Former State Representative Rick Kriseman says the tax break gives big companies a bonus for doing what they're already doing.
"Taxpayers ought to be very upset about it," Kriseman said.
It stems from a bill that state lawmakers voted on last year that they had not fully read, and that they passed it in the middle of the night.
"I'd like to make sure we know what's in the bill," Senator Evalynn Lynn said at the time.
"I don't know the substance of this House bill," echoed Rep. Ronda Storms.
They passed the "Single Sales Factor" exemption. Now, any Florida company that spends at least $250 million building things in Florida over two years can get a tax break. They still pay tax on sales, but they don't have to pay a dime of state income tax on their property or payroll.
"This will pay great dividends for the people of Florida," said Senator Thad Altman.
But most companies can't qualify, because they don't have $250 million to spend. So far, only five companies intend to pursue the tax break.
Publix is one of those companies. It qualified by building new stores and facilities. But by email, a spokeswoman said it would have committed to those investments without this tax incentive -- so the tax cut created 'no' new jobs.

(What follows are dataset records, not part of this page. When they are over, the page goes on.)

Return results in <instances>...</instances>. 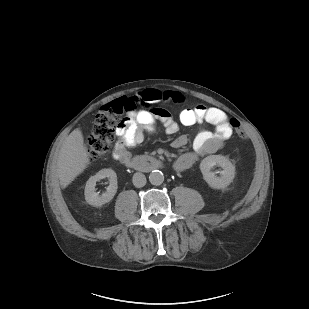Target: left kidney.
I'll use <instances>...</instances> for the list:
<instances>
[{
  "mask_svg": "<svg viewBox=\"0 0 309 309\" xmlns=\"http://www.w3.org/2000/svg\"><path fill=\"white\" fill-rule=\"evenodd\" d=\"M220 166L223 170L221 176L217 177L211 169ZM200 170L204 180L213 189H224L231 184L235 177V166L224 156L210 155L204 158L200 163Z\"/></svg>",
  "mask_w": 309,
  "mask_h": 309,
  "instance_id": "obj_1",
  "label": "left kidney"
}]
</instances>
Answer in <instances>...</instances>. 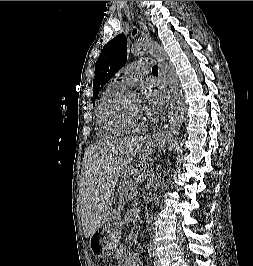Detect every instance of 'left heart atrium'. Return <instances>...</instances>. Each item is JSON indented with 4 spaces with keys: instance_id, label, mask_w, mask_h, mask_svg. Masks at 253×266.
Segmentation results:
<instances>
[{
    "instance_id": "39dd6f15",
    "label": "left heart atrium",
    "mask_w": 253,
    "mask_h": 266,
    "mask_svg": "<svg viewBox=\"0 0 253 266\" xmlns=\"http://www.w3.org/2000/svg\"><path fill=\"white\" fill-rule=\"evenodd\" d=\"M138 96L141 110L145 118H150L160 111L164 95L159 89L152 85H146Z\"/></svg>"
}]
</instances>
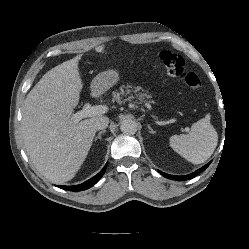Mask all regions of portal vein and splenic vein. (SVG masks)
<instances>
[{
    "label": "portal vein and splenic vein",
    "mask_w": 249,
    "mask_h": 249,
    "mask_svg": "<svg viewBox=\"0 0 249 249\" xmlns=\"http://www.w3.org/2000/svg\"><path fill=\"white\" fill-rule=\"evenodd\" d=\"M108 111V107L105 105L91 106L89 103L85 104L83 109L76 112L71 116L73 122H79L83 118L92 117L100 114H104Z\"/></svg>",
    "instance_id": "18ae733b"
}]
</instances>
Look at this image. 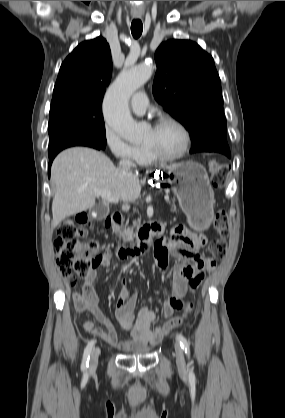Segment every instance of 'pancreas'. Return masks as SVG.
Wrapping results in <instances>:
<instances>
[{"label": "pancreas", "mask_w": 285, "mask_h": 418, "mask_svg": "<svg viewBox=\"0 0 285 418\" xmlns=\"http://www.w3.org/2000/svg\"><path fill=\"white\" fill-rule=\"evenodd\" d=\"M172 208L174 211L177 210V207L175 204L172 205ZM140 226H141L140 223L136 221H134L132 227H128V225L126 224L125 226L121 228L119 232V238H122L124 242H129L132 245H134V239L137 237V234L135 231H138Z\"/></svg>", "instance_id": "cf45deb5"}]
</instances>
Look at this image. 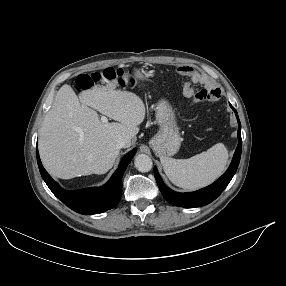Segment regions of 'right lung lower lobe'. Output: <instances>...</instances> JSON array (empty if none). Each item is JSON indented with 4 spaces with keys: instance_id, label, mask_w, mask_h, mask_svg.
<instances>
[{
    "instance_id": "1",
    "label": "right lung lower lobe",
    "mask_w": 286,
    "mask_h": 286,
    "mask_svg": "<svg viewBox=\"0 0 286 286\" xmlns=\"http://www.w3.org/2000/svg\"><path fill=\"white\" fill-rule=\"evenodd\" d=\"M136 151L129 152L121 161L119 168L110 180L99 188L77 191L62 189L43 168L36 149L41 176L53 194L65 205L80 214H98L115 207L122 197V177Z\"/></svg>"
}]
</instances>
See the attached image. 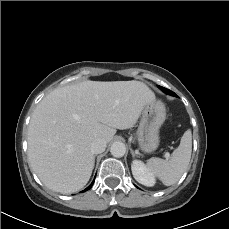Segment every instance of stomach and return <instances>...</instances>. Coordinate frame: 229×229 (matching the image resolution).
<instances>
[{
  "instance_id": "stomach-1",
  "label": "stomach",
  "mask_w": 229,
  "mask_h": 229,
  "mask_svg": "<svg viewBox=\"0 0 229 229\" xmlns=\"http://www.w3.org/2000/svg\"><path fill=\"white\" fill-rule=\"evenodd\" d=\"M166 118V109L161 101L147 103L142 111L136 133L139 148L145 153L155 151L159 146V129Z\"/></svg>"
}]
</instances>
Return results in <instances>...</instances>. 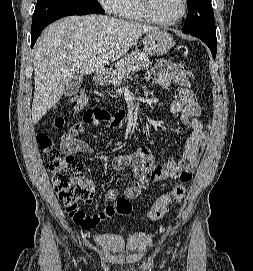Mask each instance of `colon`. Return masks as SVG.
I'll use <instances>...</instances> for the list:
<instances>
[{
	"label": "colon",
	"instance_id": "1",
	"mask_svg": "<svg viewBox=\"0 0 253 271\" xmlns=\"http://www.w3.org/2000/svg\"><path fill=\"white\" fill-rule=\"evenodd\" d=\"M181 68L188 72L185 64ZM87 103V95L84 90L78 91L71 99L70 113L80 110ZM68 114H60L51 121L53 129L63 127L68 120ZM84 119L101 122L110 120V115L102 110L88 111ZM37 142L44 154L46 166L51 174L53 186L59 199L64 205L66 212L73 221L82 228L93 227L97 220L93 214L85 212L83 204H90L93 198V188L89 182L83 178V165L80 159L73 155L63 154L55 146L53 138L49 132L38 133ZM192 179L190 172L181 174L178 182L168 193L159 196L149 209L148 217L152 221L161 219L167 211L171 201L180 202L186 195L187 185ZM114 212L120 215L132 213L133 206L127 198H118L112 205Z\"/></svg>",
	"mask_w": 253,
	"mask_h": 271
}]
</instances>
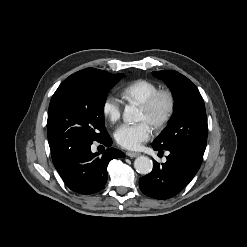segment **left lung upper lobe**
Returning a JSON list of instances; mask_svg holds the SVG:
<instances>
[{
    "label": "left lung upper lobe",
    "mask_w": 247,
    "mask_h": 247,
    "mask_svg": "<svg viewBox=\"0 0 247 247\" xmlns=\"http://www.w3.org/2000/svg\"><path fill=\"white\" fill-rule=\"evenodd\" d=\"M166 81L175 103L169 125L153 141L161 149L188 147L204 153L207 142V117L203 98L197 87L184 75L163 70L153 72Z\"/></svg>",
    "instance_id": "5c2ea615"
}]
</instances>
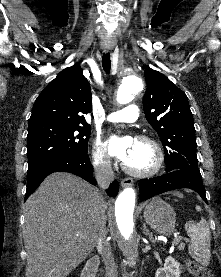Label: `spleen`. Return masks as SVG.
<instances>
[{
    "mask_svg": "<svg viewBox=\"0 0 221 277\" xmlns=\"http://www.w3.org/2000/svg\"><path fill=\"white\" fill-rule=\"evenodd\" d=\"M196 209L201 210L199 206H196ZM185 230L191 238L188 248L190 256L203 266H208L211 258V237L207 222L204 219L198 223L189 221L185 224Z\"/></svg>",
    "mask_w": 221,
    "mask_h": 277,
    "instance_id": "1",
    "label": "spleen"
}]
</instances>
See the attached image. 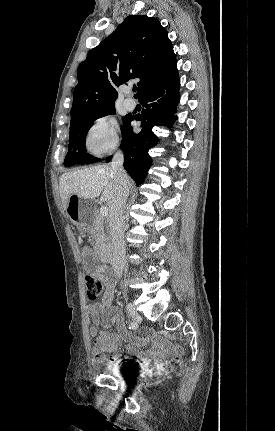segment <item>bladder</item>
<instances>
[{"label": "bladder", "instance_id": "bladder-1", "mask_svg": "<svg viewBox=\"0 0 275 431\" xmlns=\"http://www.w3.org/2000/svg\"><path fill=\"white\" fill-rule=\"evenodd\" d=\"M132 365L133 363H131L130 366H128L126 361L120 360L118 362L105 364L104 370L112 377H114L116 380L121 381L127 378L129 373L128 367H133Z\"/></svg>", "mask_w": 275, "mask_h": 431}]
</instances>
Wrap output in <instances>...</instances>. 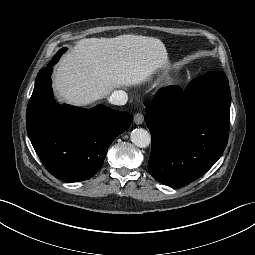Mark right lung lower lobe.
Instances as JSON below:
<instances>
[{"label": "right lung lower lobe", "instance_id": "1", "mask_svg": "<svg viewBox=\"0 0 255 255\" xmlns=\"http://www.w3.org/2000/svg\"><path fill=\"white\" fill-rule=\"evenodd\" d=\"M52 66L37 75L26 112L28 136L54 177L66 182L88 180L102 167L109 146L129 128L133 117L103 105L59 107L52 94Z\"/></svg>", "mask_w": 255, "mask_h": 255}]
</instances>
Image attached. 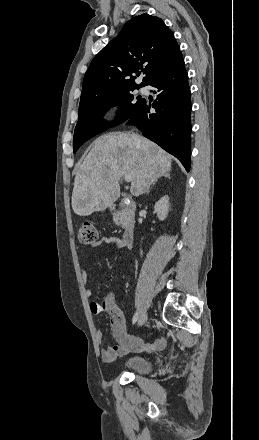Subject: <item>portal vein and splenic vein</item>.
Listing matches in <instances>:
<instances>
[{"label": "portal vein and splenic vein", "mask_w": 259, "mask_h": 440, "mask_svg": "<svg viewBox=\"0 0 259 440\" xmlns=\"http://www.w3.org/2000/svg\"><path fill=\"white\" fill-rule=\"evenodd\" d=\"M125 181L130 182L132 180V176L127 174L124 176Z\"/></svg>", "instance_id": "portal-vein-and-splenic-vein-1"}]
</instances>
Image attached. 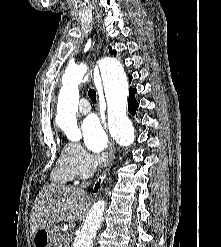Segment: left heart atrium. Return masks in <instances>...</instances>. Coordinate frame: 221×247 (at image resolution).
<instances>
[{
    "label": "left heart atrium",
    "mask_w": 221,
    "mask_h": 247,
    "mask_svg": "<svg viewBox=\"0 0 221 247\" xmlns=\"http://www.w3.org/2000/svg\"><path fill=\"white\" fill-rule=\"evenodd\" d=\"M85 146L94 153L105 149L108 143L107 135L98 118L89 116L81 126Z\"/></svg>",
    "instance_id": "obj_1"
}]
</instances>
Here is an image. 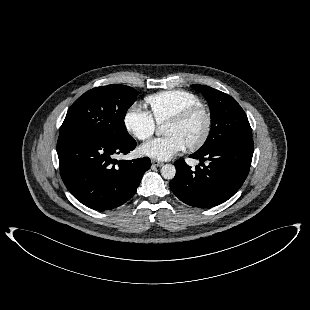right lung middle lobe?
<instances>
[{"mask_svg":"<svg viewBox=\"0 0 310 310\" xmlns=\"http://www.w3.org/2000/svg\"><path fill=\"white\" fill-rule=\"evenodd\" d=\"M139 92L125 85L93 88L71 106L60 128V135L81 133L120 142L131 136L124 118Z\"/></svg>","mask_w":310,"mask_h":310,"instance_id":"obj_1","label":"right lung middle lobe"}]
</instances>
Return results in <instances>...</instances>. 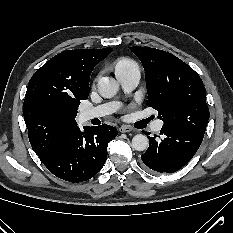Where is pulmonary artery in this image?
<instances>
[{
    "label": "pulmonary artery",
    "mask_w": 233,
    "mask_h": 233,
    "mask_svg": "<svg viewBox=\"0 0 233 233\" xmlns=\"http://www.w3.org/2000/svg\"><path fill=\"white\" fill-rule=\"evenodd\" d=\"M116 77L125 91L133 90L140 80V70L138 67H132L127 70L121 71L116 74ZM117 109L116 103L103 104L94 108L84 110L81 113V119L83 121H89L91 119L100 118L113 113ZM163 121L156 120L153 123V130L159 132L162 129Z\"/></svg>",
    "instance_id": "1"
}]
</instances>
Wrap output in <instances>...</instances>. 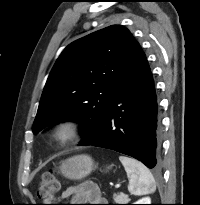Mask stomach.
Returning a JSON list of instances; mask_svg holds the SVG:
<instances>
[{"label": "stomach", "instance_id": "0dacf381", "mask_svg": "<svg viewBox=\"0 0 200 205\" xmlns=\"http://www.w3.org/2000/svg\"><path fill=\"white\" fill-rule=\"evenodd\" d=\"M93 159L85 154L70 157L61 162L59 170L63 176L73 180H80L94 170Z\"/></svg>", "mask_w": 200, "mask_h": 205}]
</instances>
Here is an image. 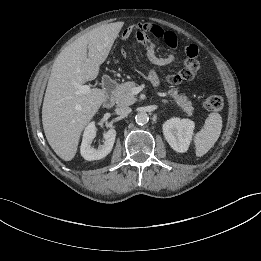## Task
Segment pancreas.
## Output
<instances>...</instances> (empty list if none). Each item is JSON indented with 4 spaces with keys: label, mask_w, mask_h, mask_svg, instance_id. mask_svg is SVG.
Segmentation results:
<instances>
[{
    "label": "pancreas",
    "mask_w": 261,
    "mask_h": 261,
    "mask_svg": "<svg viewBox=\"0 0 261 261\" xmlns=\"http://www.w3.org/2000/svg\"><path fill=\"white\" fill-rule=\"evenodd\" d=\"M136 86L134 81H128L117 86L114 92V99L117 106H128L134 104L137 99L132 94V89ZM176 104L188 115L191 116L194 108L191 101L184 95L178 94V90L172 89L168 91Z\"/></svg>",
    "instance_id": "cf45deb5"
}]
</instances>
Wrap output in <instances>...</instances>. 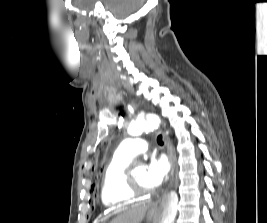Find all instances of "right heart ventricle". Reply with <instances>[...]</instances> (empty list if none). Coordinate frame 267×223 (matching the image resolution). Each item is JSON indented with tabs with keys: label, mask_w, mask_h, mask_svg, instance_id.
Returning a JSON list of instances; mask_svg holds the SVG:
<instances>
[{
	"label": "right heart ventricle",
	"mask_w": 267,
	"mask_h": 223,
	"mask_svg": "<svg viewBox=\"0 0 267 223\" xmlns=\"http://www.w3.org/2000/svg\"><path fill=\"white\" fill-rule=\"evenodd\" d=\"M130 159L114 154L105 168L101 184V201L110 211L119 210L132 202L126 188Z\"/></svg>",
	"instance_id": "obj_1"
}]
</instances>
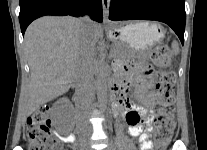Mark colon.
Segmentation results:
<instances>
[{
	"instance_id": "obj_1",
	"label": "colon",
	"mask_w": 207,
	"mask_h": 150,
	"mask_svg": "<svg viewBox=\"0 0 207 150\" xmlns=\"http://www.w3.org/2000/svg\"><path fill=\"white\" fill-rule=\"evenodd\" d=\"M152 61L159 67H165L169 61V49L166 45L157 46L151 53ZM155 90L158 105L155 115L154 139L157 150H164L175 129L174 121V83L175 74L169 70L157 73ZM51 120L46 107L32 113L26 122V135L29 150H60L58 140L51 135Z\"/></svg>"
}]
</instances>
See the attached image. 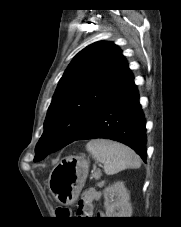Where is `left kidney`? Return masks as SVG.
<instances>
[{"mask_svg": "<svg viewBox=\"0 0 181 227\" xmlns=\"http://www.w3.org/2000/svg\"><path fill=\"white\" fill-rule=\"evenodd\" d=\"M104 207L107 217H131L130 195L124 182H116L104 190Z\"/></svg>", "mask_w": 181, "mask_h": 227, "instance_id": "1", "label": "left kidney"}]
</instances>
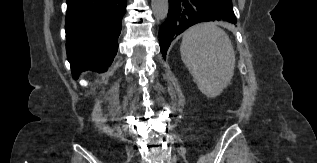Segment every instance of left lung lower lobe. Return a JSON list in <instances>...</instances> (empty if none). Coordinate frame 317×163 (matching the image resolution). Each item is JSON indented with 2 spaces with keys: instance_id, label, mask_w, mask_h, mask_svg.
Segmentation results:
<instances>
[{
  "instance_id": "obj_1",
  "label": "left lung lower lobe",
  "mask_w": 317,
  "mask_h": 163,
  "mask_svg": "<svg viewBox=\"0 0 317 163\" xmlns=\"http://www.w3.org/2000/svg\"><path fill=\"white\" fill-rule=\"evenodd\" d=\"M224 20L236 24L231 0H169V12L159 30L161 53L172 40L190 26L207 21Z\"/></svg>"
}]
</instances>
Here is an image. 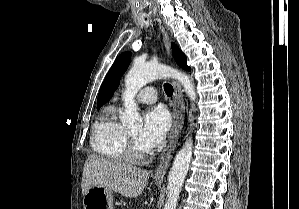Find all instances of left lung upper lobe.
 I'll return each mask as SVG.
<instances>
[{
	"label": "left lung upper lobe",
	"instance_id": "5c2ea615",
	"mask_svg": "<svg viewBox=\"0 0 299 209\" xmlns=\"http://www.w3.org/2000/svg\"><path fill=\"white\" fill-rule=\"evenodd\" d=\"M173 56L177 64L185 70H190V67L187 66V58L182 53V51L172 43ZM131 53L124 52L117 57L114 64L110 68L108 74L106 75L102 86L99 90L98 99H97V109L104 105L114 94V91L119 85V80L122 74L128 68L130 63Z\"/></svg>",
	"mask_w": 299,
	"mask_h": 209
}]
</instances>
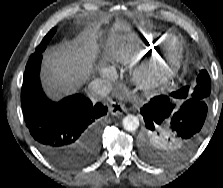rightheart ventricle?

The parent company of Florida Power and Light and TECO also qualified, because they're doing hundreds of millions of dollars in maintenance -- everything from building new power lines to replacing equipment at power plants.
"These are programs that are part of our planned maintenance," said spokesman Cherie Jacobs.
In other words, the tax break created no new jobs.
Tampa phosphate company Mosaic qualified by building a new warehouse and a golf resort in Polk/Highlands County.
"We decided to build the resort in 2009," said Mosaic spokesman Russ Schweiss.
That's two years before the single sales factor incentive passed.
And the warehouse?
"We were fully permitted for construction in 2009," Schweiss said. "It's certainly possible we would have moved forward on this project without it, but ultimately there are a number of factors that come into play."
So we cannot verify any new jobs here.
Finally, CSX intends to apply for this cut. It sold a rail line to the state for $432 million, and is using the money to fix up its property.
"They get paid too much, and then they're given the icing on cake -- yet another tax break," said Bill Newton, with the Consumer Action Network.
The rail deal required CSX to upgrade, so once again, the big tax cut sold as a job booster would not actually boost job numbers.
"Who are we really helping?" Kriseman asks.
Kriseman claims lawmakers are trying to help themselves by rewarding big donors. In the past two campaign cycles, those five companies each gave hundreds of thousands in political donations.
"So how do you keep seats? You build your war chest up," Kriseman said.
But we could not tie the donations to this specific tax break, and the donors say they support candidates who support good business
"That can't be viewed as some sort of purchased policy. That is policy the state pursues to remain more competitive," Schweiss said.